Chocolates and Confections at Home by Peter P. Greweling and The Culinary Institute of America, includes recipes like Almond Dragees; Green Tea Truffles; and Rochers; and techniques like Dry Sugar Cooking and Tempering Chocolate.
FROM LEFT TO RIGHT: Incorrectly tempered chocolate with a spotty. grainy appearance; incorrectly tempered chocolate with streaks; and chocolate properly in temper.
Tempering chocolate is the process of heating and cooling chocolate to ensure that it will set with a proper gloss and snap. Tempered chocolate will set quickly and will not show streaks or spots as it sets. Once set, properly tempered chocolate will harden and have the desired snap and shine. When chocolate is not tempered, it will take a long time to set and will have streaks on the surface. Once set, these streaks will turn gray and the chocolate will have a soft and grainy texture.
A thermometer can be helpful when tempering chocolate. but it is not mandatory. With a little practice, you can temper chocolate using only your wrist to gauge the temperature and a spoon to verify that it is setting properly.
Many home candy makers are intimidated by the thought of tempering chocolate; they think it is complex or difficult. While the physics of chocolate tempering are indeed complex, we do not need to know much about these in order to be successful. In truth, tempering chocolate is very much like driving a car: Automobiles are complex machines with many moving and electronic parts that most people know nothing about. However, most of us think nothing of getting behind the wheel and driving. Tempering chocolate is much simpler than driving a car, and there is no danger of getting speeding tickets or having a fender bender while tempering chocolate. You can do it.
There are several professionally used techniques to temper chocolate by hand, and there are numerous tempering machines on the market suited to home candy making. For the home confectioner tempering by hand, there is little reason to temper chocolate using any method other than the seeding technique. It is fast, clean, and highly effective. With just a httle practice and patience, you can use the seeding method to properly temper chocolate every time.
1. Weigh or measure the chocolate you will be tempering. As always, weight is the preferred method for measuring any ingredients; otherwise, use the chocolate conversion table on page 24 of the book.

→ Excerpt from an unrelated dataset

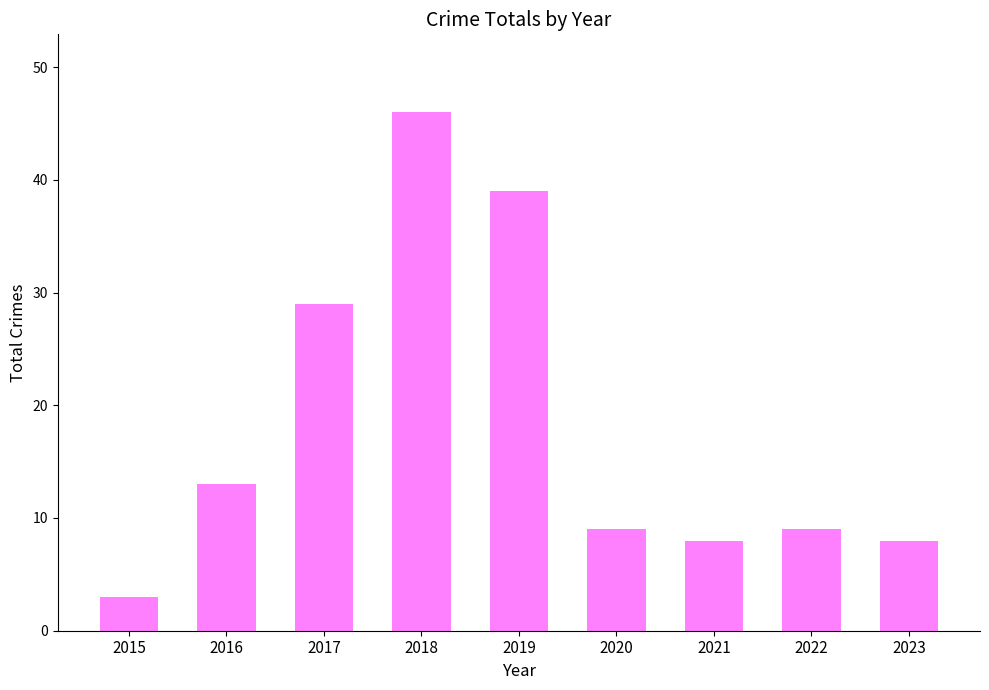

What is the difference between the maximum and second lowest values?

38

2. Weigh or measure a second amount of chocolate equal to 25 percent of the original amount.
3. Fully melt the larger amount of chocolate using either a microwave or water bath (see pages 34 to 35 of the book). Remove the bowl of melted chocolate from the heat. The chocolate should be 120 degrees F for dark chocolate or 110 degrees F for milk or white chocolate.

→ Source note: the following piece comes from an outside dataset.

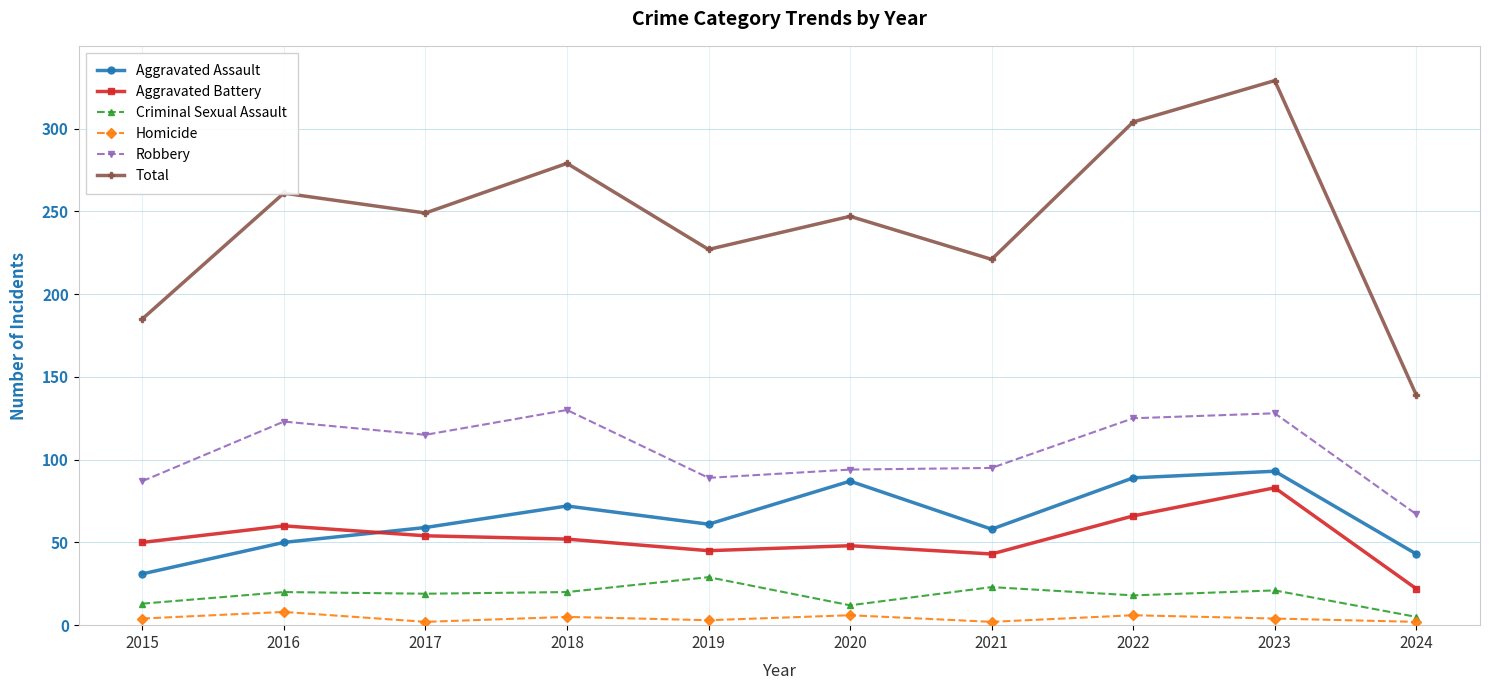

What is the difference between the maximum and minimum values in the Total series?

190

4. Add the smaller amount of unmelted chocolate to the melted chocolate. This is called the seed; it will cool the melted chocolate and cause it to set the way you want. You can use either pistoles or a single block as the seed; a single block has the advantage of easy removal once the chocolate is tempered.
5. Stir the melted chocolate gently and constantly until the temperature falls to 85 degrees F for dark chocolate or 83 degrees F for milk or white chocolate. This will take 15 to 20 minutes, and most or all of the seed should have melted by the end of this time.
6. Test the chocolate. Testing chocolate for temper is the only way to know for sure that chocolate is actually tempered. Following temperatures is a good guideline, but even with strict adherence to technique, no one can tell for sure whether chocolate is tempered without performing a test to see how it sets.
7. If the chocolate sets properly, gently warm it over a water bath not exceeding 89 degrees F for dark chocolate or 86 degrees F for milk or white chocolate.
8. If all the seed has melted but the chocolate is not setting quickly without streaks or spots, it must be seeded more. Add a few more pistoles or another small block to the bowl and stir for another 3 to 4 minutes. After this time, test again (step 61 and proceed from there.
9. Remove any unmelted seeds from the melted chocolate.
10. Use the chocolate as desired while maintaining the proper working temperature.
When you work with tempered chocolate, it is crucial to keep it at the proper temperature. If it cools too much, it will thicken and set. If it is too warm, it will no longer be tempered and will not set properly. Dark chocolate should be used at 86 degrees to 90 degrees F, milk chocolate at 84 degrees to 87 degrees F. There are several options for maintaining this crucial temperature:
Regardless of which method you use, always take care to maintain your chocolate at these temperatures and you will be rewarded with a perfect set and shine.
When your schedule, your ambition, or your kitchen temperature makes it impractical or impossible for you to temper chocolate, you can still make chocolate-coated confections by using compound coating (see page 21 of the book). While this is not true chocolate, it is quick to work with, very forgiving of warm temperatures, and can be used as a coating on any product. Most coatings do not have the crisp snap of tempered chocolate, but when melted to the temperature the manufacturer recommends, they are ready for use without tempering and testing. They are particularly useful in hot weather, which is why they are frequently referred to as summer coatings. Any of the recipes in this book that require dipping in chocolate can be dipped in either tempered chocolate or melted coating.
Although coating is acceptable for the outside of chocolates, do not attempt to use it in place of chocolate in the recipes for centers.